### [What is required]
Below are some records; output exactly the lines from the line with "Digitized hematoxylin and" to the line with "Reviewer comment on this tissue sample: 2", both ends kept, and nothing more.
[[ Supplied information, beginning ]]
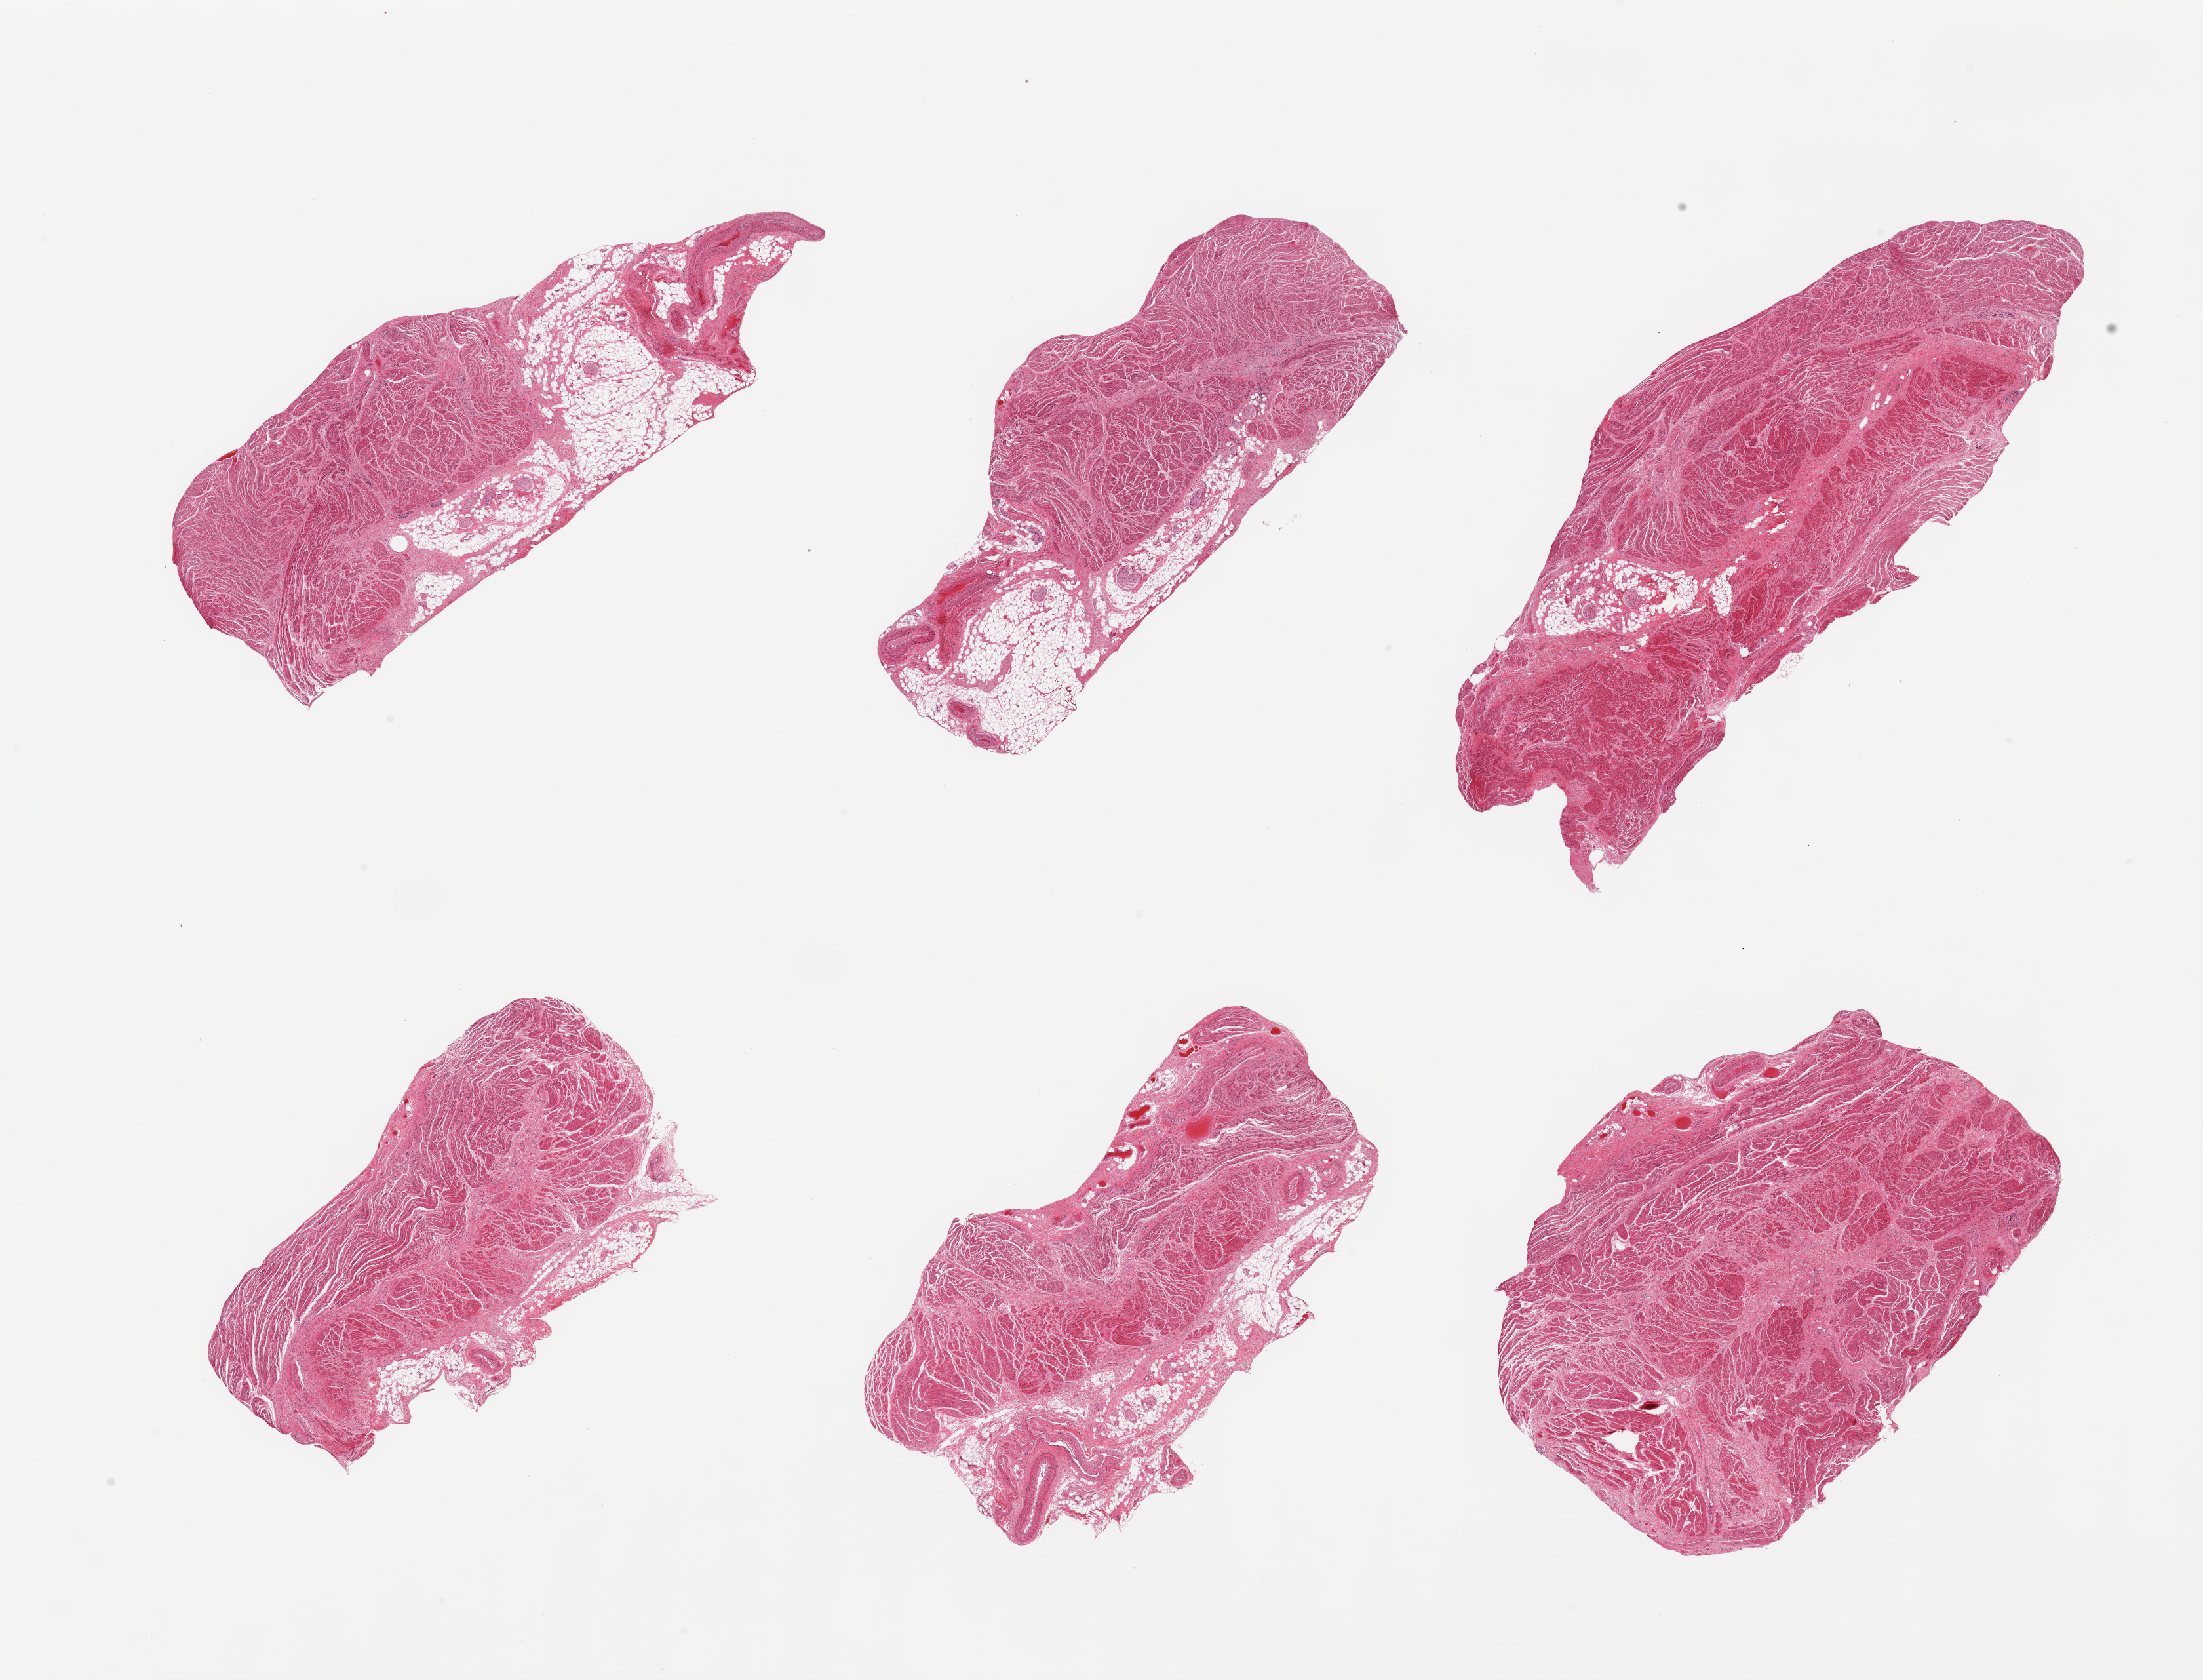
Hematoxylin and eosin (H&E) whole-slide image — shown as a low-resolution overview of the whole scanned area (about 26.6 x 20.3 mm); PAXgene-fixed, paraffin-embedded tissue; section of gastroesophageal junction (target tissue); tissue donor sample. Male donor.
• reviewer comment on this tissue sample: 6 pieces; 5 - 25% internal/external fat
[[ Supplied information, end ]]
[[ Supplied information, beginning ]]
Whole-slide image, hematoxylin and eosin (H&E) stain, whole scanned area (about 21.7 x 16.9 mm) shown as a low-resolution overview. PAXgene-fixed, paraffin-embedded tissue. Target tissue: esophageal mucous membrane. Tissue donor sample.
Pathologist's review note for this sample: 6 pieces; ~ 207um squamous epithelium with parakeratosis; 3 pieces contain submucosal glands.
[[ Supplied information, end ]]
[[ Supplied information, beginning ]]
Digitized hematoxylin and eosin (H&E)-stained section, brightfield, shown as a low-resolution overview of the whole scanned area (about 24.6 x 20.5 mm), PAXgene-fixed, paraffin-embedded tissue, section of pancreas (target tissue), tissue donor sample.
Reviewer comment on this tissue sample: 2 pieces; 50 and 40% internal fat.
[[ Supplied information, end ]]
### [Exercise result]
Digitized hematoxylin and eosin (H&E)-stained section, brightfield, shown as a low-resolution overview of the whole scanned area (about 24.6 x 20.5 mm), PAXgene-fixed, paraffin-embedded tissue, section of pancreas (target tissue), tissue donor sample.
Reviewer comment on this tissue sample: 2 pieces; 50 and 40% internal fat.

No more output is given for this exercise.